Section 6651(a)(1) Failure To File Timely
Section 6651(a)(1) provides for an addition to tax of 5 percent of the tax required to be shown on the return for each month or fraction thereof for which there is a failure to file, not to exceed 25 percent. The addition to tax for failure to file a return timely will be imposed if a return is not timely filed unless the taxpayer shows that the delay was due to reasonable cause and not willful neglect. Sec. 6651(a)(1).
Petitioner's 1990 Federal income tax return was due on April 15, 1991. Sec. 6072(a).
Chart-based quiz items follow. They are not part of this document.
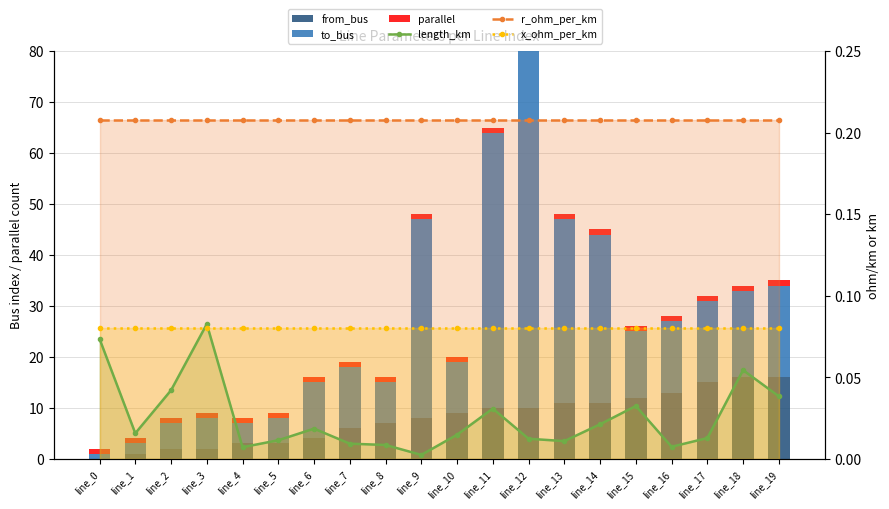

Where is parallel nearest to the value 1?

line_0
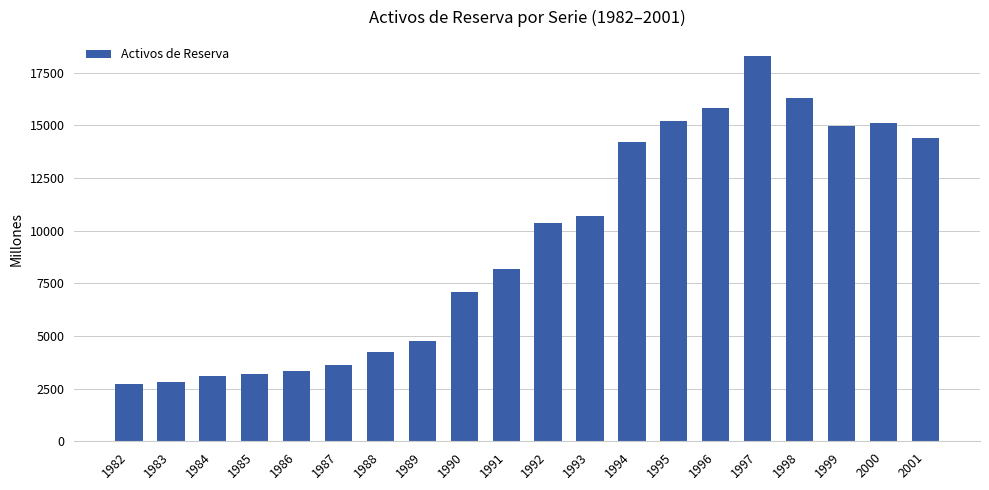

The chart shows a value of 14400 at 2001. True or false?

True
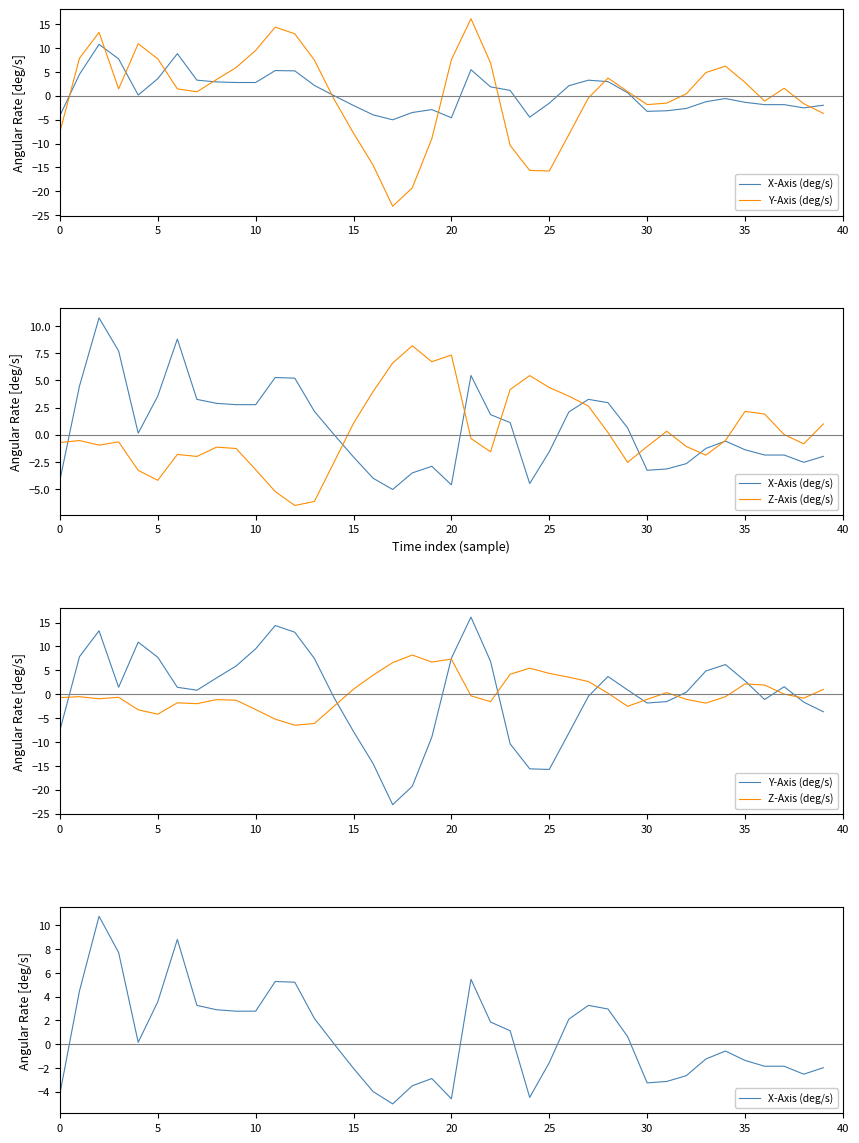

Reading left to right, extract all data points from this chart.

X-Axis (deg/s): -4.2	4.5	10.8	7.7	0.1	3.6	8.8	3.3	2.9	2.8	2.8	5.3	5.2	2.2	0.0	-2.0	-4.0	-5.0	-3.5	-2.9	-4.6	5.5	1.9	1.1	-4.5	-1.6	2.1	3.3	3.0	0.6	-3.3	-3.1	-2.7	-1.3	-0.6	-1.4	-1.9	-1.9	-2.5	-2.0
Y-Axis (deg/s): -7.6	7.8	13.3	1.4	10.9	7.7	1.4	0.8	3.4	5.9	9.5	14.4	13.0	7.5	-0.7	-7.8	-14.5	-23.1	-19.3	-9.0	7.5	16.1	6.9	-10.4	-15.6	-15.8	-8.1	-0.5	3.7	0.9	-1.9	-1.5	0.4	4.9	6.2	2.8	-1.1	1.6	-1.7	-3.7
Z-Axis (deg/s): -0.7	-0.5	-1.0	-0.7	-3.3	-4.2	-1.8	-2.0	-1.1	-1.3	-3.2	-5.2	-6.5	-6.1	-2.5	1.1	4.0	6.6	8.2	6.7	7.3	-0.3	-1.6	4.2	5.4	4.3	3.6	2.6	0.2	-2.5	-1.1	0.3	-1.1	-1.9	-0.5	2.2	1.9	0.0	-0.8	1.0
Petitioner filed his 1990 Federal income tax return on April 15, 1993. Petitioner has not offered any evidence to show that the delay was due to reasonable cause. We therefore sustain respondent's determination that petitioner is liable for the 25-percent addition to tax under section 6651(a)(1) for 1990.
Section 6654 Failure To Pay Estimated Tax
Where payments of tax, either through withholding or by making estimated quarterly tax payments during the course of the year, do not equal the amount required under the statute, imposition of the addition to tax under section 6654 is automatic, unless the taxpayer shows that one of the statutory exceptions applies. Niedringhaus v. Commissioner [Dec. 48,411], 99 T.C. 202, 222 (1992); Grosshandler v. Commissioner [Dec. 37,317], 75 T.C. 1, 20-21 (1980). Petitioner bears the burden to show qualification for such an exception. Habersham-Bey v. Commissioner [Dec. 38,826], 78 T.C. 304, 319-320 (1982). Petitioner has not sustained his burden; therefore, we hold that he is liable for the addition to tax under section 6654 for the 1990 taxable year.
To reflect the foregoing,
Decision will be entered under Rule 155.